Toronto Networking Seminar
Organized by Department of Computer Science and Department of Electrical and Computer Engineering, University of Toronto
Designing Synthetic Biological Networks
Desmond Lun
Computational Biologist
The Broad Institute of MIT and Harvard
Date: Friday, January 11, 2pm
Location: BA 1220
Abstract:
The engineering of simple living organisms such as microbes in a
well-defined, systematic manner---in much the same way as computer
systems or communication systems are engineered---has recently emerged
as an exciting, realizable prospect. Such engineering, which is often
referred to as synthetic biology, promises new, improved ways of
producing drugs and fuels as well as to serve functions that are yet to
be imagined. But, as with all engineering, synthetic biology requires
design, and, at present, few design tools or principles exist for
synthetic biology.
In this talk, we discuss how mathematical optimization can be used to
aid the design of synthetic microbes. In particular, we focus on the
problem of engineering E. coli to produce biofuel and discuss a network
optimization problem that arises in this context. We outline a
local-search heuristic that we have implemented to tackle this problem,
and we discuss potential areas for improvement as well as general future
directions in the nascent field of analytical design for synthetic
biology.
Bio:
Desmond Lun is a Computational Biologist at the Broad Institute of MIT
and Harvard and a Research Fellow in Genetics at Harvard Medical School.

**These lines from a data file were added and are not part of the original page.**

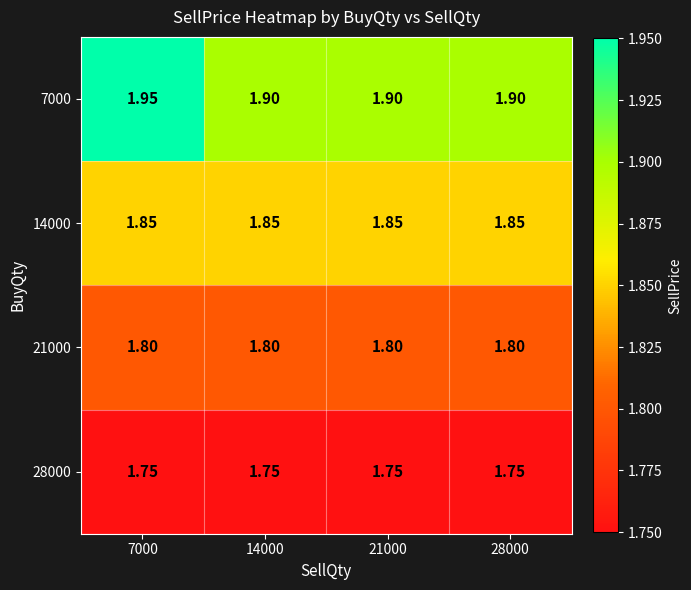

Count the number of data series in this chart.

4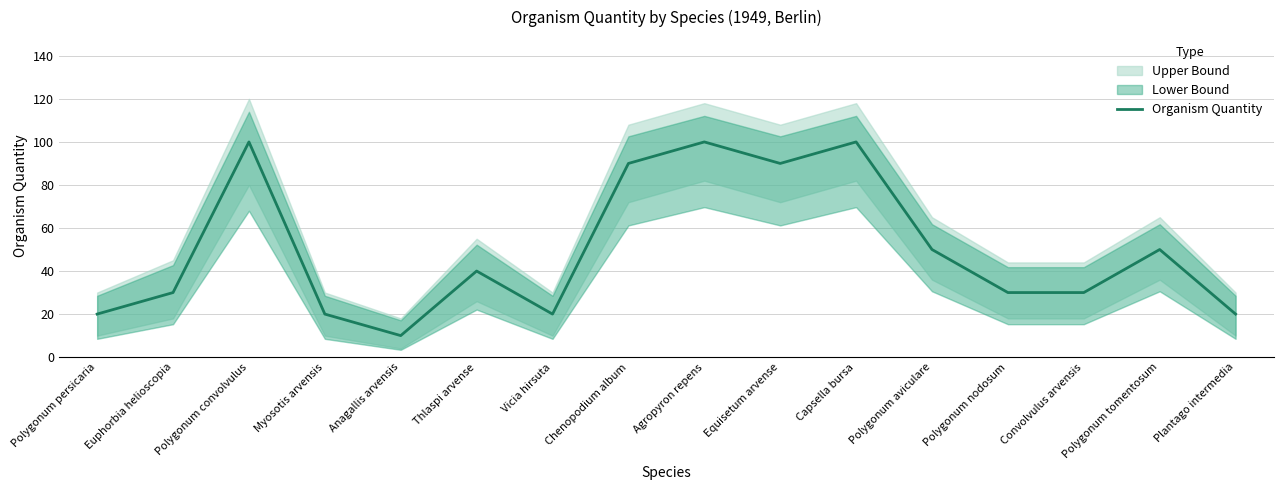

What position from the left is Euphorbia helioscopia?

2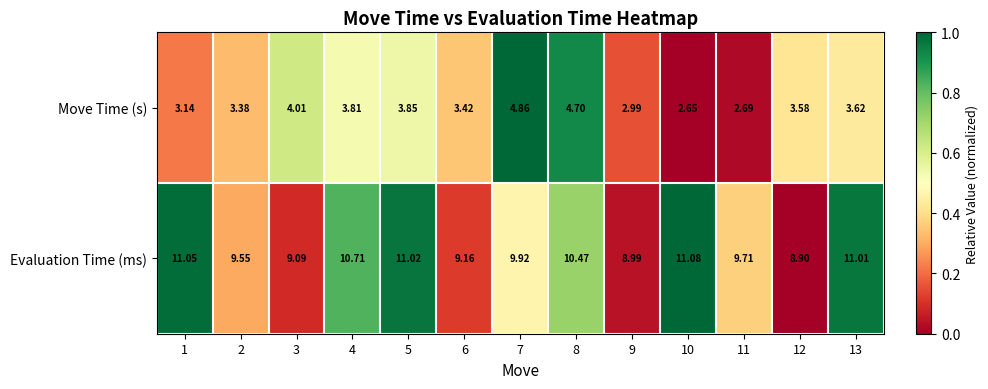

How many values in the Evaluation Time (ms) series exceed 9?

11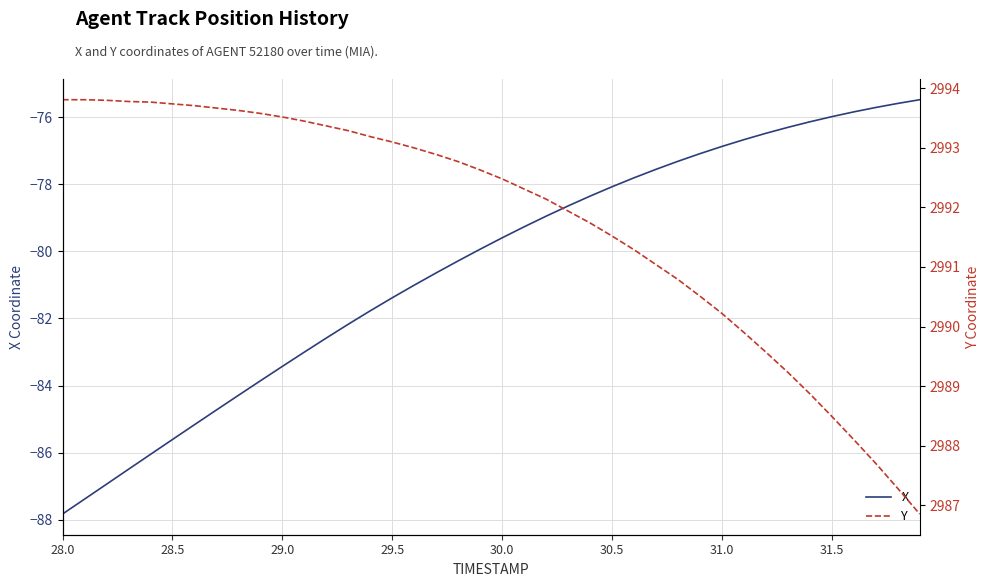

True or false: X and Y cross at least once.

False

Prior to his present position, he was a Postdoctoral Research Associate
in the Coordinated Science Laboratory at the University of Illinois at
Urbana-Champaign. He received bachelor's degrees in mathematics and
computer engineering from the University of Melbourne, Australia in
2001, and S.M. and Ph.D. degrees in electrical engineering and computer
science from MIT in 2002 and 2006, respectively.
Dr. Lun's research interests are in networking and in synthetic and
systems biology. He is co-author, with Tracey Ho, of "Network Coding:
An Introduction," forthcoming from Cambridge University Press.